The world's first university-based executive education program—the Sloan Fellows—was created in 1931 at MIT under the sponsorship of Sloan. A Sloan Foundation grant established the MIT School of Industrial Management in 1952 with the charge of educating the "ideal manager", and the school was renamed in Sloan's honor as the Alfred P. Sloan School of Management, one of the world's premier business schools. Additional grants established a Sloan Institute of Hospital Administration Sloan Program in Health Administration in 1955 at Cornell University Cornell University-the first two year graduate program of its type in the US, a Sloan Fellows Program at Stanford Graduate School of Business in 1957, and at London Business School in 1965. They became degree programmes in 1976, awarding the degree of Master of Science in Management. Sloan's name is also remembered in the Sloan-Kettering Institute and Cancer Center in New York. In 1951, Sloan received The Hundred Year Association of New York's Gold Medal Award "in recognition of outstanding contributions to the City of New York."

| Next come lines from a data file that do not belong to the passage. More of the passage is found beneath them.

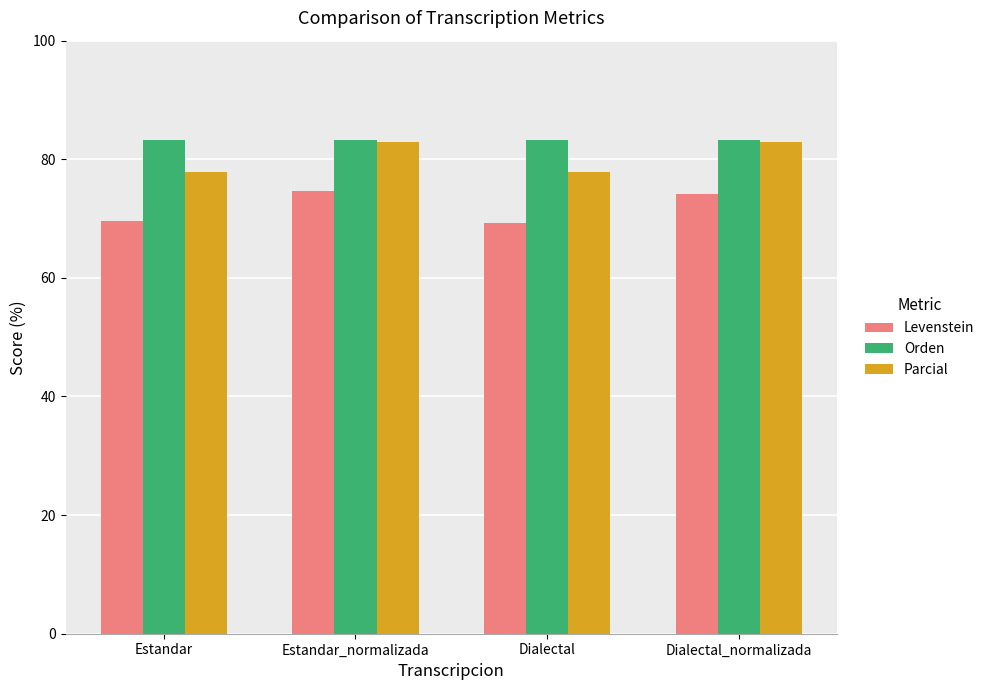

What is the lowest value of the Levenstein series?

69.2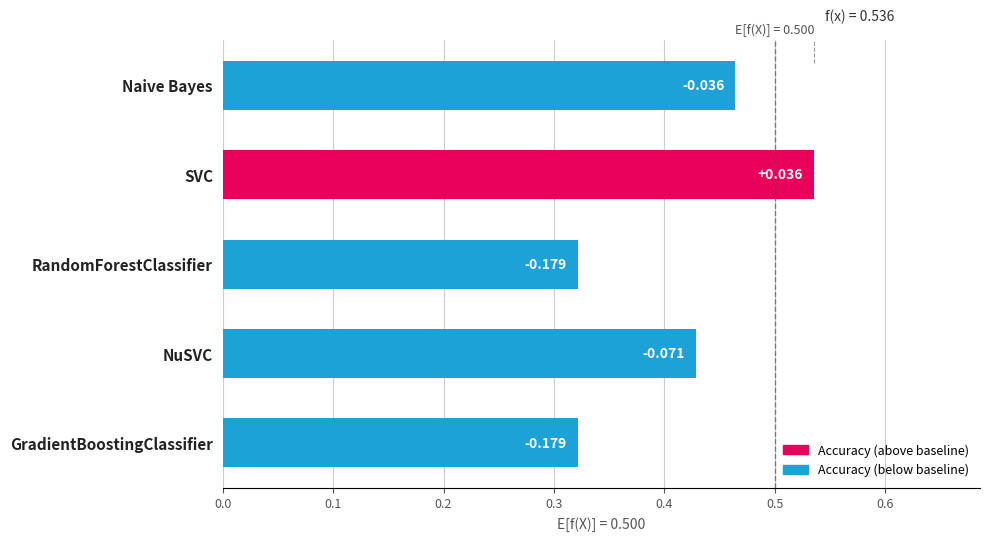

What is the difference between the maximum and minimum values?

0.2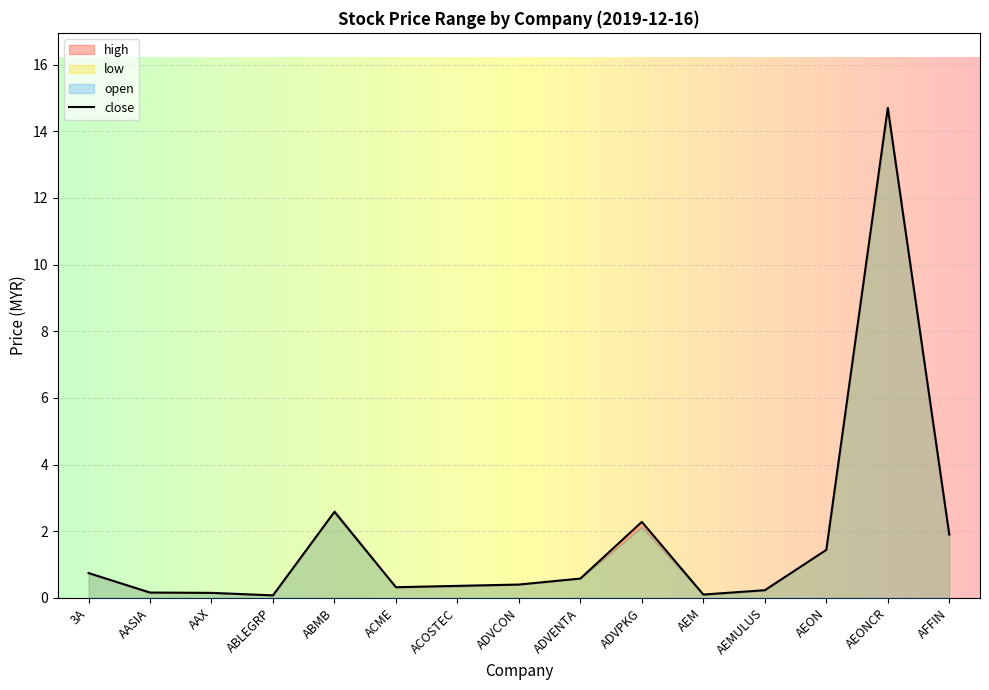

Reading right to left, what are all the values shown in this chart?

high: AFFIN=1.9	AEONCR=14.7	AEON=1.5	AEMULUS=0.2	AEM=0.1	ADVPKG=2.3	ADVENTA=0.6	ADVCON=0.4	ACOSTEC=0.4	ACME=0.3	ABMB=2.6	ABLEGRP=0.1	AAX=0.2	AASIA=0.2	3A=0.7
low: AFFIN=1.9	AEONCR=14.6	AEON=1.4	AEMULUS=0.2	AEM=0.1	ADVPKG=2.1	ADVENTA=0.6	ADVCON=0.4	ACOSTEC=0.3	ACME=0.3	ABMB=2.6	ABLEGRP=0.1	AAX=0.1	AASIA=0.1	3A=0.7
close: AFFIN=1.9	AEONCR=14.7	AEON=1.4	AEMULUS=0.2	AEM=0.1	ADVPKG=2.3	ADVENTA=0.6	ADVCON=0.4	ACOSTEC=0.4	ACME=0.3	ABMB=2.6	ABLEGRP=0.1	AAX=0.1	AASIA=0.2	3A=0.7
open: AFFIN=1.9	AEONCR=14.7	AEON=1.4	AEMULUS=0.2	AEM=0.1	ADVPKG=2.1	ADVENTA=0.6	ADVCON=0.4	ACOSTEC=0.3	ACME=0.3	ABMB=2.6	ABLEGRP=0.1	AAX=0.1	AASIA=0.2	3A=0.7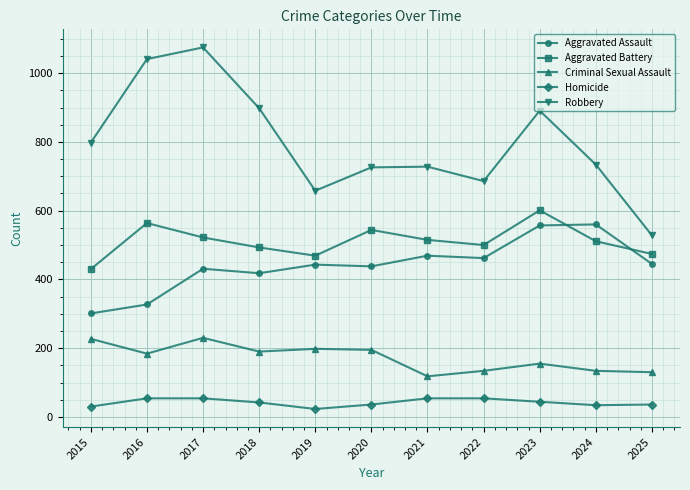

What is the sum of all Robbery values?

8763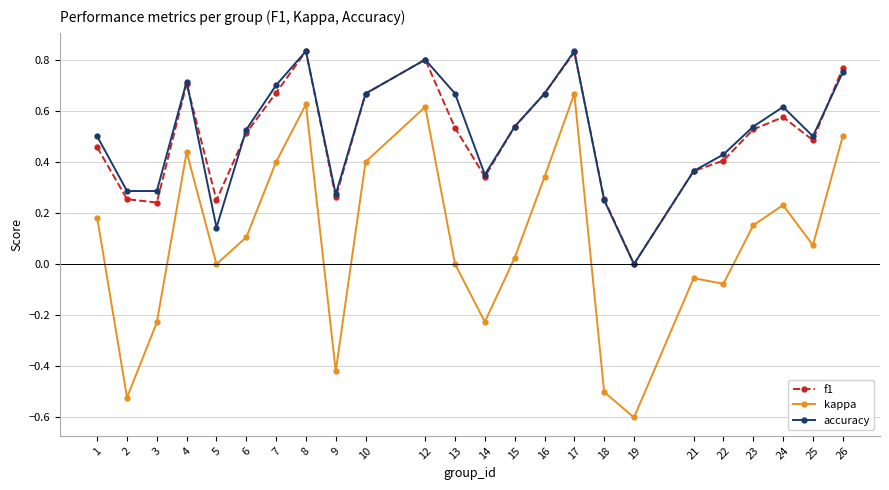

Is it true that f1 equals 0.8 at 8?

True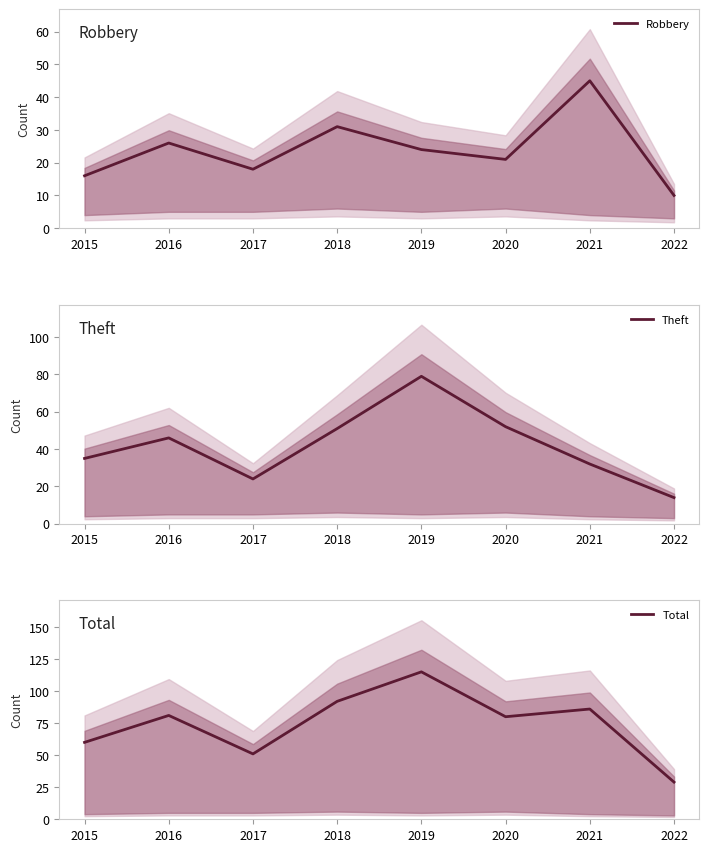

Reading left to right, extract all data points from this chart.

Robbery: 16	26	18	31	24	21	45	10
Theft: 35	46	24	51	79	52	32	14
Total: 60	81	51	92	115	80	86	29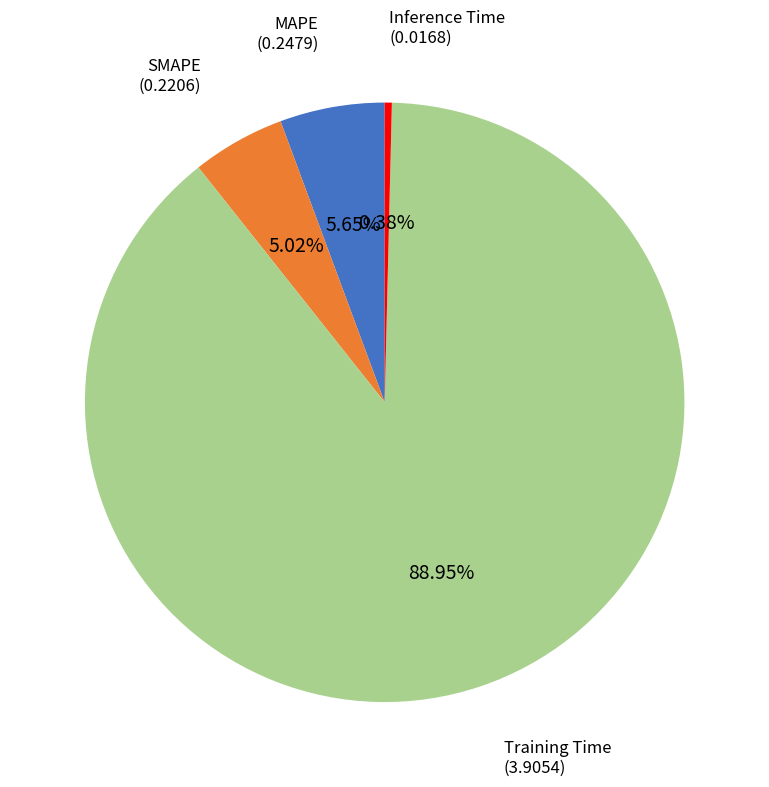

Does any single category account for the majority?

Yes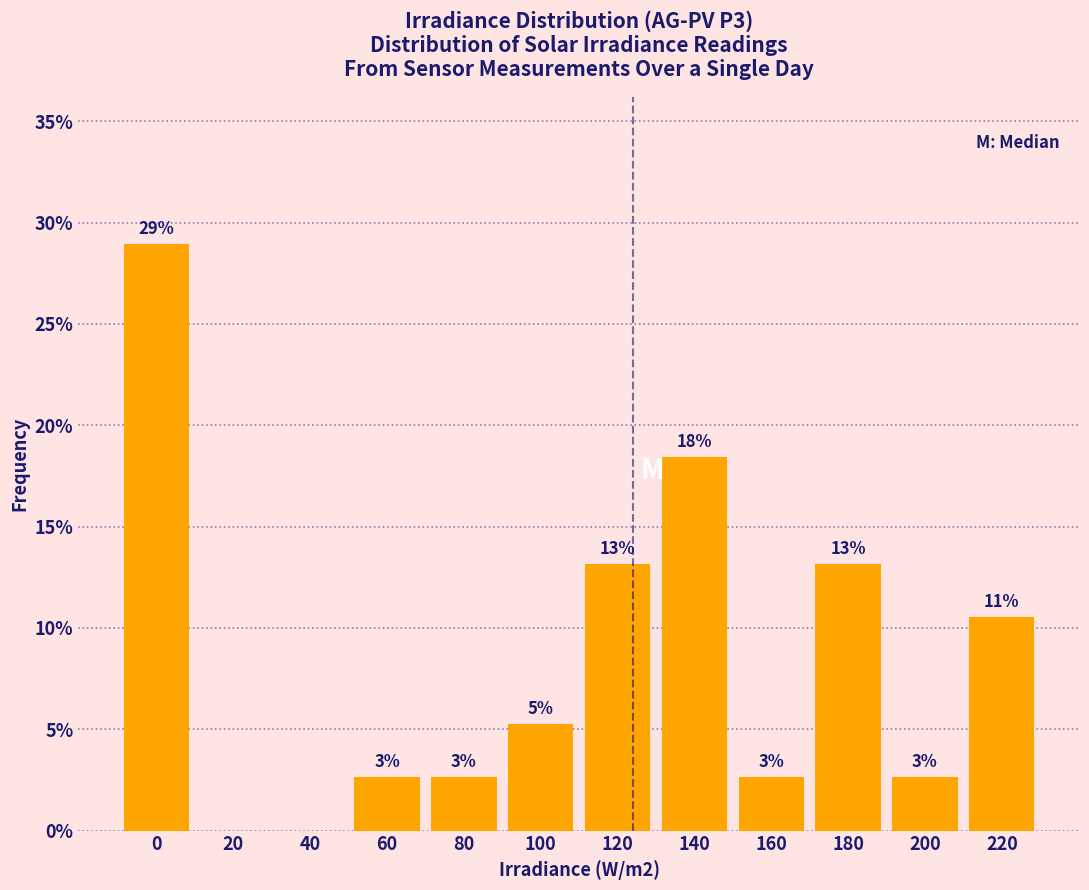

Are the bars horizontal?

No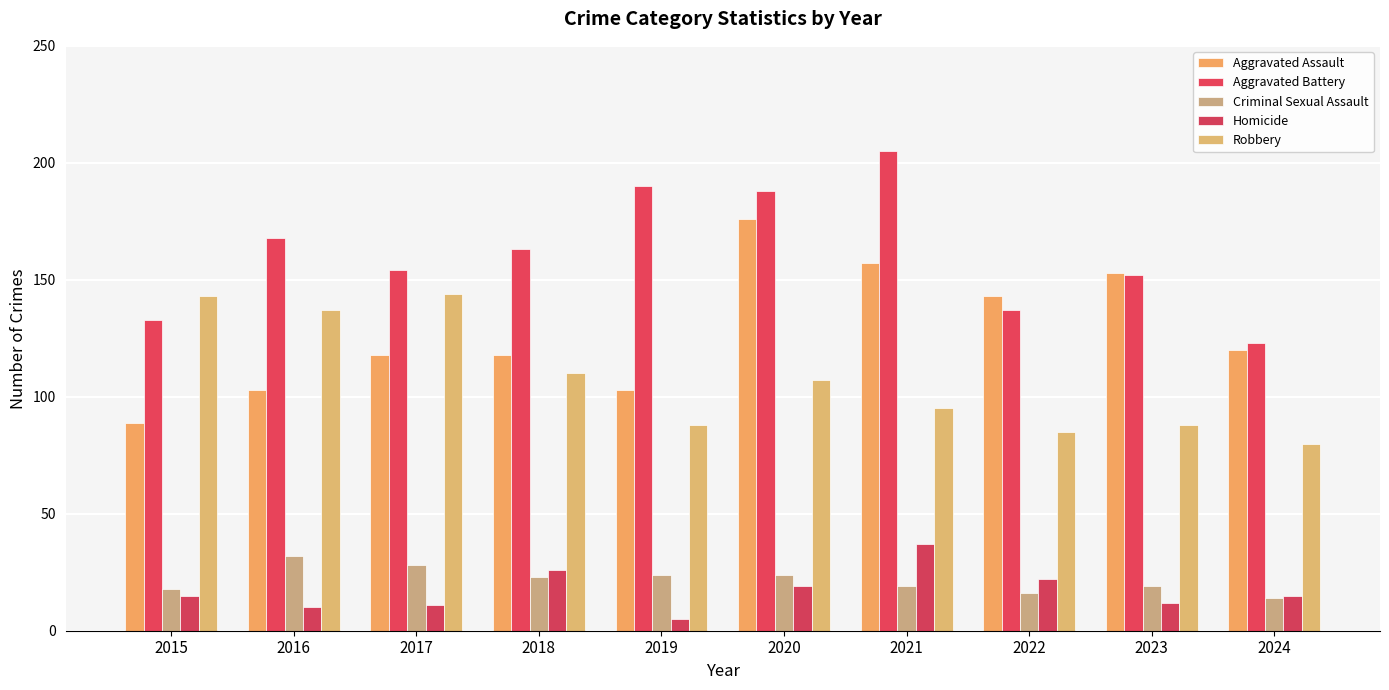

True or false: Criminal Sexual Assault has a value of 19 at 2023.

True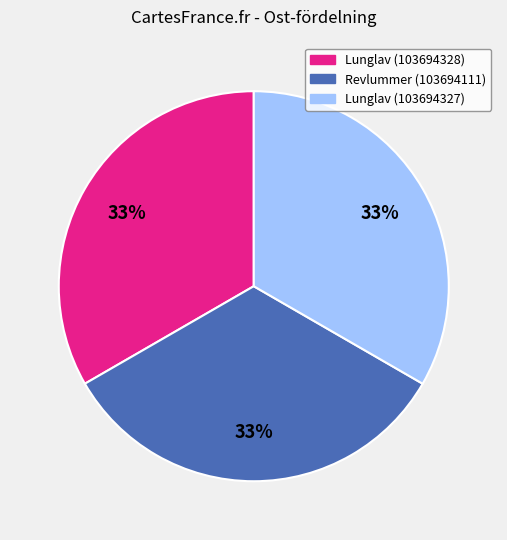

To the nearest percent, what percentage of the pie is Lunglav (103694328)?

33%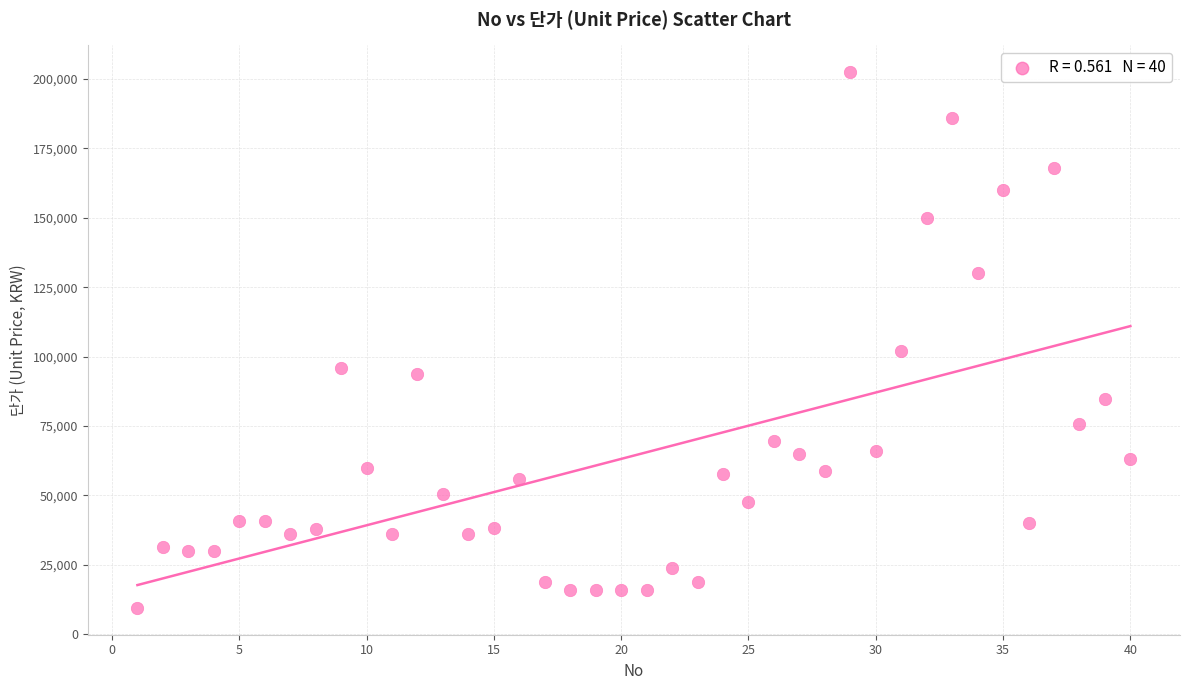

What Y value in the scatter plot is closest to 106000?

102000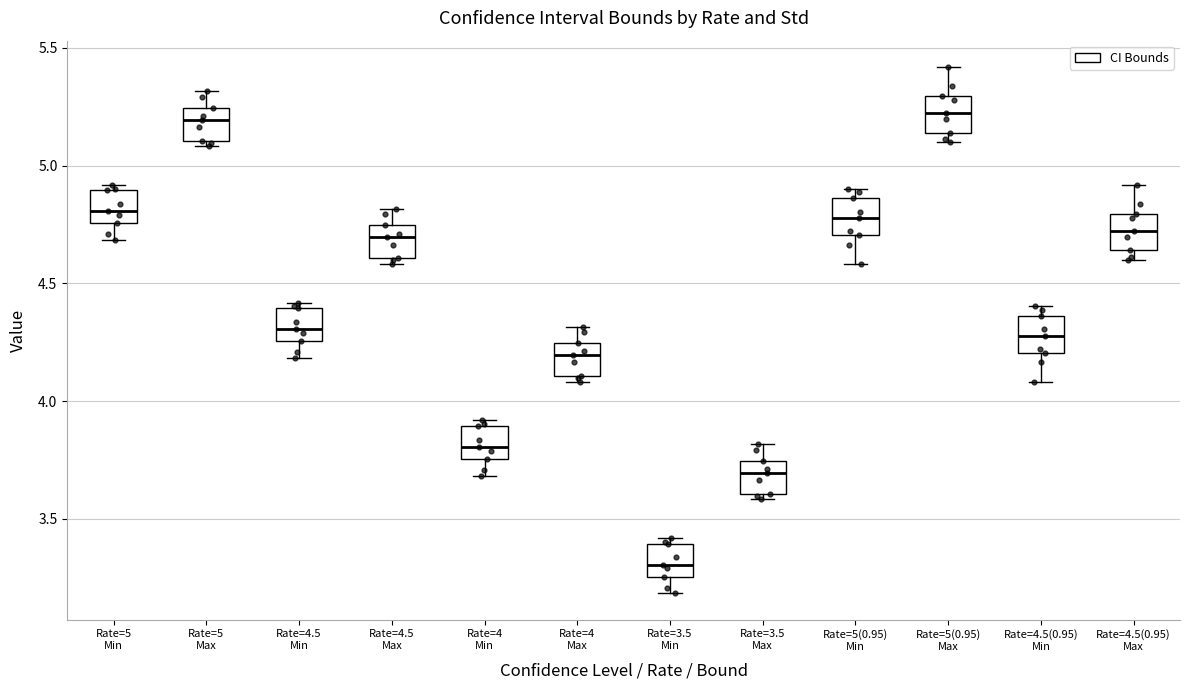

Which box has the lowest median line?

Rate=3.5 Min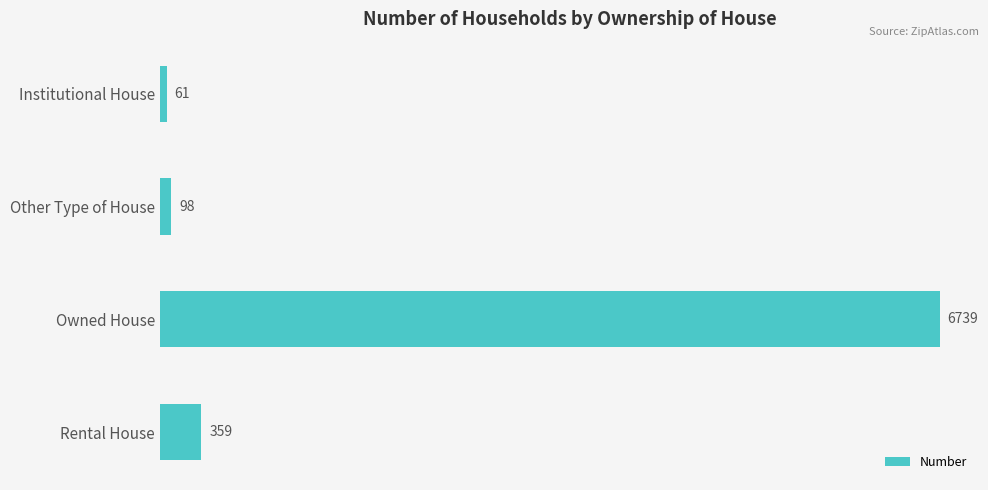

What is the difference between the maximum and minimum values?

6678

Sloan maintained an office in 30 Rockefeller Plaza in Rockefeller Center, now known as the GE Building. He retired as GM chairman on April 2, 1956. His memoir and management treatise, My Years with General Motors, was published in 1964. Sloan died in 1966. Sloan was inducted into the Junior Achievement U.S. Business Hall of Fame in 1975.
The Alfred P. Sloan Foundation is a philanthropic non-profit organization established by Sloan in 1934. The Foundation's programs and interests fall into the areas of science and technology, standard of living, economic performance, and education and careers in science and technology. The total assets of the Sloan Foundation have a market value of about $1.8 billion.